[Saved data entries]

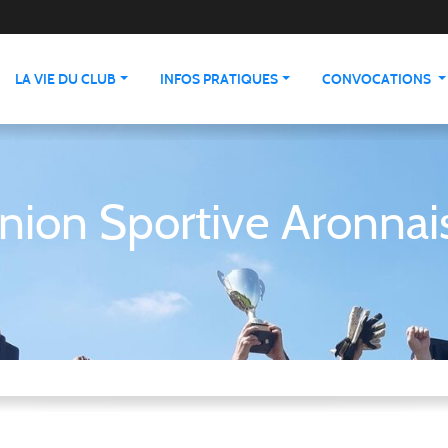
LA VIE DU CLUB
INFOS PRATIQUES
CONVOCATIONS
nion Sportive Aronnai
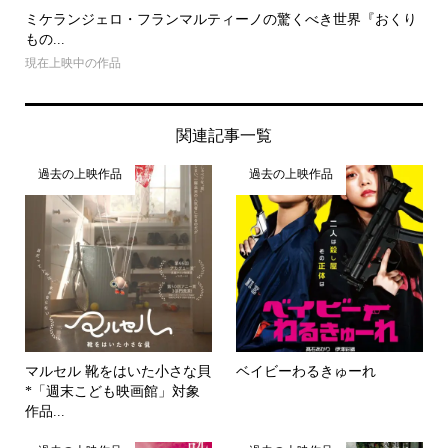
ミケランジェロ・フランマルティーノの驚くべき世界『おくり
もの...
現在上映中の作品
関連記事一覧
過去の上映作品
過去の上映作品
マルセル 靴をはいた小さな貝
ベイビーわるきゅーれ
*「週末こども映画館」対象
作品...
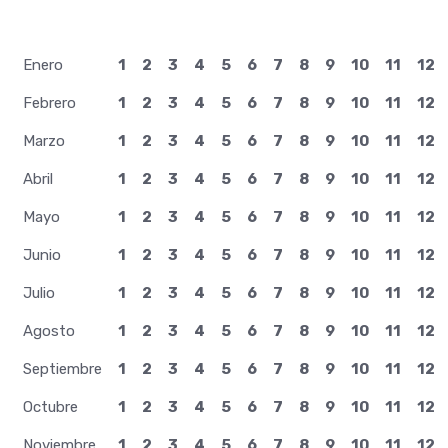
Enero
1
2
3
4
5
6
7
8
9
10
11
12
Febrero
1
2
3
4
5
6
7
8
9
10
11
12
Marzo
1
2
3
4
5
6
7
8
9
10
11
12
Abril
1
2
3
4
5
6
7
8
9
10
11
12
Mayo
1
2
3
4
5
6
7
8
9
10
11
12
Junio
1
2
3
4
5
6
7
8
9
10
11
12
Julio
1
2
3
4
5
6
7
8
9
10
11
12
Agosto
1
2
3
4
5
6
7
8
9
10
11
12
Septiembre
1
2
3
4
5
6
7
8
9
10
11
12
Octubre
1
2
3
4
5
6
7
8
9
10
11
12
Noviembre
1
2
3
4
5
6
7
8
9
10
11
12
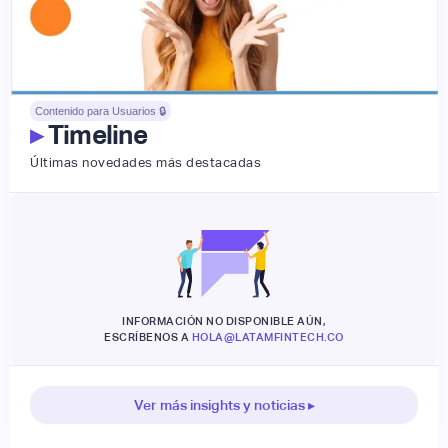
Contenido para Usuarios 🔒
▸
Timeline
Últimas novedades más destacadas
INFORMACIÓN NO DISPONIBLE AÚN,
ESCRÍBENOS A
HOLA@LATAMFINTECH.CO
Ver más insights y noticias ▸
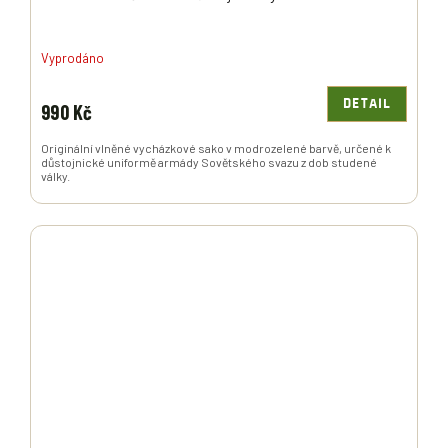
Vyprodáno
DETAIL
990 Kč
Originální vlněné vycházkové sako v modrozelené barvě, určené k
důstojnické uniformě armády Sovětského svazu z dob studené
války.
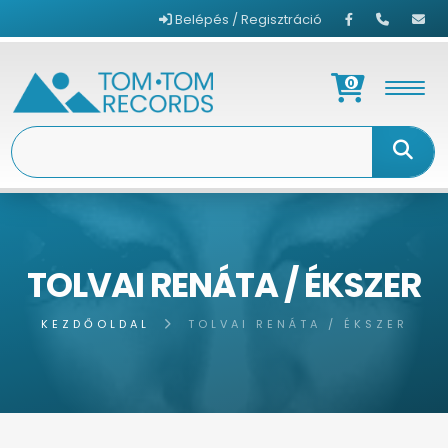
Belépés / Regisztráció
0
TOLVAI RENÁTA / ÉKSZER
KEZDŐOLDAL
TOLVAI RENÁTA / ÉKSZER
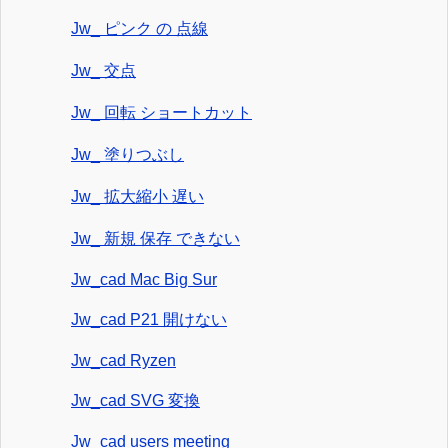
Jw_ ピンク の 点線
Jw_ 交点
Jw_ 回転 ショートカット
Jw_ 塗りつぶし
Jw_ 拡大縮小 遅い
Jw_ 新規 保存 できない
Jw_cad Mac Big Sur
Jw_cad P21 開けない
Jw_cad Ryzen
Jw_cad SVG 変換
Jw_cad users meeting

Instructions to follow: Set the pictures aside and reproduce the data above exactly.

Exercise output:
LA VIE DU CLUB
INFOS PRATIQUES
CONVOCATIONS
nion Sportive Aronnai
ミケランジェロ・フランマルティーノの驚くべき世界『おくり
もの...
現在上映中の作品
関連記事一覧
過去の上映作品
過去の上映作品
マルセル 靴をはいた小さな貝
ベイビーわるきゅーれ
*「週末こども映画館」対象
作品...
Enero
1
2
3
4
5
6
7
8
9
10
11
12
Febrero
1
2
3
4
5
6
7
8
9
10
11
12
Marzo
1
2
3
4
5
6
7
8
9
10
11
12
Abril
1
2
3
4
5
6
7
8
9
10
11
12
Mayo
1
2
3
4
5
6
7
8
9
10
11
12
Junio
1
2
3
4
5
6
7
8
9
10
11
12
Julio
1
2
3
4
5
6
7
8
9
10
11
12
Agosto
1
2
3
4
5
6
7
8
9
10
11
12
Septiembre
1
2
3
4
5
6
7
8
9
10
11
12
Octubre
1
2
3
4
5
6
7
8
9
10
11
12
Noviembre
1
2
3
4
5
6
7
8
9
10
11
12
Contenido para Usuarios 🔒
▸
Timeline
Últimas novedades más destacadas
INFORMACIÓN NO DISPONIBLE AÚN,
ESCRÍBENOS A
HOLA@LATAMFINTECH.CO
Ver más insights y noticias ▸
Vyprodáno
DETAIL
990 Kč
Originální vlněné vycházkové sako v modrozelené barvě, určené k
důstojnické uniformě armády Sovětského svazu z dob studené
války.
Belépés / Regisztráció
0
TOLVAI RENÁTA / ÉKSZER
KEZDŐOLDAL
TOLVAI RENÁTA / ÉKSZER
Jw_ ピンク の 点線
Jw_ 交点
Jw_ 回転 ショートカット
Jw_ 塗りつぶし
Jw_ 拡大縮小 遅い
Jw_ 新規 保存 できない
Jw_cad Mac Big Sur
Jw_cad P21 開けない
Jw_cad Ryzen
Jw_cad SVG 変換
Jw_cad users meeting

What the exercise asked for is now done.